What is being asked ▸ Copy out the data below, substituting "Scanned page" for "Document page" everywhere and leaving everything else unchanged.

Data rows ▸
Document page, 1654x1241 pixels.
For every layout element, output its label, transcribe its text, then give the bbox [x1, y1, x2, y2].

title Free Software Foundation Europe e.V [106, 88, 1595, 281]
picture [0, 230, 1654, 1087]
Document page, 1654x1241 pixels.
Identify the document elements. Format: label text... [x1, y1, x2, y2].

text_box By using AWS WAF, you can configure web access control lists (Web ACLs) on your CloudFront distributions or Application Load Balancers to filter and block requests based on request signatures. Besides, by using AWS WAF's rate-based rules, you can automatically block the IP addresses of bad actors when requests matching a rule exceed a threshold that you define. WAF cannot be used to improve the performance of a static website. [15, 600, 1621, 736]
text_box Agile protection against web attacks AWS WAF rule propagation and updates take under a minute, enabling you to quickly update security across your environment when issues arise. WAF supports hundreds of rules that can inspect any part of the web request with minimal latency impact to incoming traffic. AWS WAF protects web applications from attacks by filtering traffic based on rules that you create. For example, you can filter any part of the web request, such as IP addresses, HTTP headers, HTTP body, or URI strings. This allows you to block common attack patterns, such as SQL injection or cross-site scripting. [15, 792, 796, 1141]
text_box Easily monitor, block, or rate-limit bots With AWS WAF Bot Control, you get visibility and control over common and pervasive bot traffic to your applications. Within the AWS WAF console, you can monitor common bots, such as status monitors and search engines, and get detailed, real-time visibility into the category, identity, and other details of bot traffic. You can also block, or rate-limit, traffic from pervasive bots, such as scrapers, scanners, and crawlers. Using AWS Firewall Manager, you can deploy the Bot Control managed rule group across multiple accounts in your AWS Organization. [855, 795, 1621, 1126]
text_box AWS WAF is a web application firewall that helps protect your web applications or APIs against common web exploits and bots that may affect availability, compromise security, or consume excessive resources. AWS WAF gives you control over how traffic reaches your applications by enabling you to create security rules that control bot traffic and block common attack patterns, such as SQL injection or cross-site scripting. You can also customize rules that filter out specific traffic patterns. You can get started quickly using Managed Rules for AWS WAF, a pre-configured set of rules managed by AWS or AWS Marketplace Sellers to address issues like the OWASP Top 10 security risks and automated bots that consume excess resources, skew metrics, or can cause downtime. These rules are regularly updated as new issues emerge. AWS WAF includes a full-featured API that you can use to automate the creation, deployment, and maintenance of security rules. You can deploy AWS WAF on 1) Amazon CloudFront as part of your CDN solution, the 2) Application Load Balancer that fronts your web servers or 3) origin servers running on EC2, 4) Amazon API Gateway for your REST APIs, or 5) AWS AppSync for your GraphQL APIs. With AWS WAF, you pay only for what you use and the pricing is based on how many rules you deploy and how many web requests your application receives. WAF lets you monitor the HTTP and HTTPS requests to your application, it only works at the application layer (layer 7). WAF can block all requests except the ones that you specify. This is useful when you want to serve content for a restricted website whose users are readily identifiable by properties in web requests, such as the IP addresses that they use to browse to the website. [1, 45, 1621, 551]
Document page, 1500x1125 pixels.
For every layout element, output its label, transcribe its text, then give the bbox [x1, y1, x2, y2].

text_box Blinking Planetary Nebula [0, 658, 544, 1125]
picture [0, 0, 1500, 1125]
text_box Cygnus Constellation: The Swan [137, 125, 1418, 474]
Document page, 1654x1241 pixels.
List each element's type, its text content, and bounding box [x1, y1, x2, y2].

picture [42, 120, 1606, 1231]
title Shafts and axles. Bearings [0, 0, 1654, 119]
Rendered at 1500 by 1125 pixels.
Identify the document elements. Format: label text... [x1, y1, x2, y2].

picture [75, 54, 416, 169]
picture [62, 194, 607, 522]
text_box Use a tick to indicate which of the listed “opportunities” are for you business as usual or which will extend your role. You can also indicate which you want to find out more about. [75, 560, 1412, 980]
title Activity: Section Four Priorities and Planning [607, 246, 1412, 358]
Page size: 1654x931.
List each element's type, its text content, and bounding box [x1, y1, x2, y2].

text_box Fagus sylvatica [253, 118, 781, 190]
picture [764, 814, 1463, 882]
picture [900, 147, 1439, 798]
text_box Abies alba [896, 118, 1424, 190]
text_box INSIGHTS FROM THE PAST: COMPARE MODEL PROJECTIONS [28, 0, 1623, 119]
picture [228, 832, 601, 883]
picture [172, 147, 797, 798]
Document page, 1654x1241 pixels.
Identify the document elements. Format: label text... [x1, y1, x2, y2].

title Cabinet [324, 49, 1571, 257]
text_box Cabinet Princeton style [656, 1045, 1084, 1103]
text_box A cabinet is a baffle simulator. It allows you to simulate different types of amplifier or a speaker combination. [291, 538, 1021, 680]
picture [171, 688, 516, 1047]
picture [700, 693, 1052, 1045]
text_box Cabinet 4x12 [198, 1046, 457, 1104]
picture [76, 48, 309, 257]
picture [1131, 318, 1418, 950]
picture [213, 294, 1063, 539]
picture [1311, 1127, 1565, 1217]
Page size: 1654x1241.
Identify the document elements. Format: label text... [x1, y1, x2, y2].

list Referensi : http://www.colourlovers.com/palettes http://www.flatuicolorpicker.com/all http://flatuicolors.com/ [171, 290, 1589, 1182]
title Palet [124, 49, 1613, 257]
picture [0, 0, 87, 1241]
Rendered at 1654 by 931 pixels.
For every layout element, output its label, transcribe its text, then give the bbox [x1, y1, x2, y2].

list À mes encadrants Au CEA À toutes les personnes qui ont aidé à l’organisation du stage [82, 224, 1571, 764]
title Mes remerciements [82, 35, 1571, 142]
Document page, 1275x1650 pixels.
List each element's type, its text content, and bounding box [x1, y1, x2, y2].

Solution to this exercise ▸
Scanned page, 1654x1241 pixels.
For every layout element, output its label, transcribe its text, then give the bbox [x1, y1, x2, y2].

title Free Software Foundation Europe e.V [106, 88, 1595, 281]
picture [0, 230, 1654, 1087]
Scanned page, 1654x1241 pixels.
Identify the document elements. Format: label text... [x1, y1, x2, y2].

text_box By using AWS WAF, you can configure web access control lists (Web ACLs) on your CloudFront distributions or Application Load Balancers to filter and block requests based on request signatures. Besides, by using AWS WAF's rate-based rules, you can automatically block the IP addresses of bad actors when requests matching a rule exceed a threshold that you define. WAF cannot be used to improve the performance of a static website. [15, 600, 1621, 736]
text_box Agile protection against web attacks AWS WAF rule propagation and updates take under a minute, enabling you to quickly update security across your environment when issues arise. WAF supports hundreds of rules that can inspect any part of the web request with minimal latency impact to incoming traffic. AWS WAF protects web applications from attacks by filtering traffic based on rules that you create. For example, you can filter any part of the web request, such as IP addresses, HTTP headers, HTTP body, or URI strings. This allows you to block common attack patterns, such as SQL injection or cross-site scripting. [15, 792, 796, 1141]
text_box Easily monitor, block, or rate-limit bots With AWS WAF Bot Control, you get visibility and control over common and pervasive bot traffic to your applications. Within the AWS WAF console, you can monitor common bots, such as status monitors and search engines, and get detailed, real-time visibility into the category, identity, and other details of bot traffic. You can also block, or rate-limit, traffic from pervasive bots, such as scrapers, scanners, and crawlers. Using AWS Firewall Manager, you can deploy the Bot Control managed rule group across multiple accounts in your AWS Organization. [855, 795, 1621, 1126]
text_box AWS WAF is a web application firewall that helps protect your web applications or APIs against common web exploits and bots that may affect availability, compromise security, or consume excessive resources. AWS WAF gives you control over how traffic reaches your applications by enabling you to create security rules that control bot traffic and block common attack patterns, such as SQL injection or cross-site scripting. You can also customize rules that filter out specific traffic patterns. You can get started quickly using Managed Rules for AWS WAF, a pre-configured set of rules managed by AWS or AWS Marketplace Sellers to address issues like the OWASP Top 10 security risks and automated bots that consume excess resources, skew metrics, or can cause downtime. These rules are regularly updated as new issues emerge. AWS WAF includes a full-featured API that you can use to automate the creation, deployment, and maintenance of security rules. You can deploy AWS WAF on 1) Amazon CloudFront as part of your CDN solution, the 2) Application Load Balancer that fronts your web servers or 3) origin servers running on EC2, 4) Amazon API Gateway for your REST APIs, or 5) AWS AppSync for your GraphQL APIs. With AWS WAF, you pay only for what you use and the pricing is based on how many rules you deploy and how many web requests your application receives. WAF lets you monitor the HTTP and HTTPS requests to your application, it only works at the application layer (layer 7). WAF can block all requests except the ones that you specify. This is useful when you want to serve content for a restricted website whose users are readily identifiable by properties in web requests, such as the IP addresses that they use to browse to the website. [1, 45, 1621, 551]
Scanned page, 1500x1125 pixels.
For every layout element, output its label, transcribe its text, then give the bbox [x1, y1, x2, y2].

text_box Blinking Planetary Nebula [0, 658, 544, 1125]
picture [0, 0, 1500, 1125]
text_box Cygnus Constellation: The Swan [137, 125, 1418, 474]
Scanned page, 1654x1241 pixels.
List each element's type, its text content, and bounding box [x1, y1, x2, y2].

picture [42, 120, 1606, 1231]
title Shafts and axles. Bearings [0, 0, 1654, 119]
Rendered at 1500 by 1125 pixels.
Identify the document elements. Format: label text... [x1, y1, x2, y2].

picture [75, 54, 416, 169]
picture [62, 194, 607, 522]
text_box Use a tick to indicate which of the listed “opportunities” are for you business as usual or which will extend your role. You can also indicate which you want to find out more about. [75, 560, 1412, 980]
title Activity: Section Four Priorities and Planning [607, 246, 1412, 358]
Page size: 1654x931.
List each element's type, its text content, and bounding box [x1, y1, x2, y2].

text_box Fagus sylvatica [253, 118, 781, 190]
picture [764, 814, 1463, 882]
picture [900, 147, 1439, 798]
text_box Abies alba [896, 118, 1424, 190]
text_box INSIGHTS FROM THE PAST: COMPARE MODEL PROJECTIONS [28, 0, 1623, 119]
picture [228, 832, 601, 883]
picture [172, 147, 797, 798]
Scanned page, 1654x1241 pixels.
Identify the document elements. Format: label text... [x1, y1, x2, y2].

title Cabinet [324, 49, 1571, 257]
text_box Cabinet Princeton style [656, 1045, 1084, 1103]
text_box A cabinet is a baffle simulator. It allows you to simulate different types of amplifier or a speaker combination. [291, 538, 1021, 680]
picture [171, 688, 516, 1047]
picture [700, 693, 1052, 1045]
text_box Cabinet 4x12 [198, 1046, 457, 1104]
picture [76, 48, 309, 257]
picture [1131, 318, 1418, 950]
picture [213, 294, 1063, 539]
picture [1311, 1127, 1565, 1217]
Page size: 1654x1241.
Identify the document elements. Format: label text... [x1, y1, x2, y2].

list Referensi : http://www.colourlovers.com/palettes http://www.flatuicolorpicker.com/all http://flatuicolors.com/ [171, 290, 1589, 1182]
title Palet [124, 49, 1613, 257]
picture [0, 0, 87, 1241]
Rendered at 1654 by 931 pixels.
For every layout element, output its label, transcribe its text, then give the bbox [x1, y1, x2, y2].

list À mes encadrants Au CEA À toutes les personnes qui ont aidé à l’organisation du stage [82, 224, 1571, 764]
title Mes remerciements [82, 35, 1571, 142]
Scanned page, 1275x1650 pixels.
List each element's type, its text content, and bounding box [x1, y1, x2, y2].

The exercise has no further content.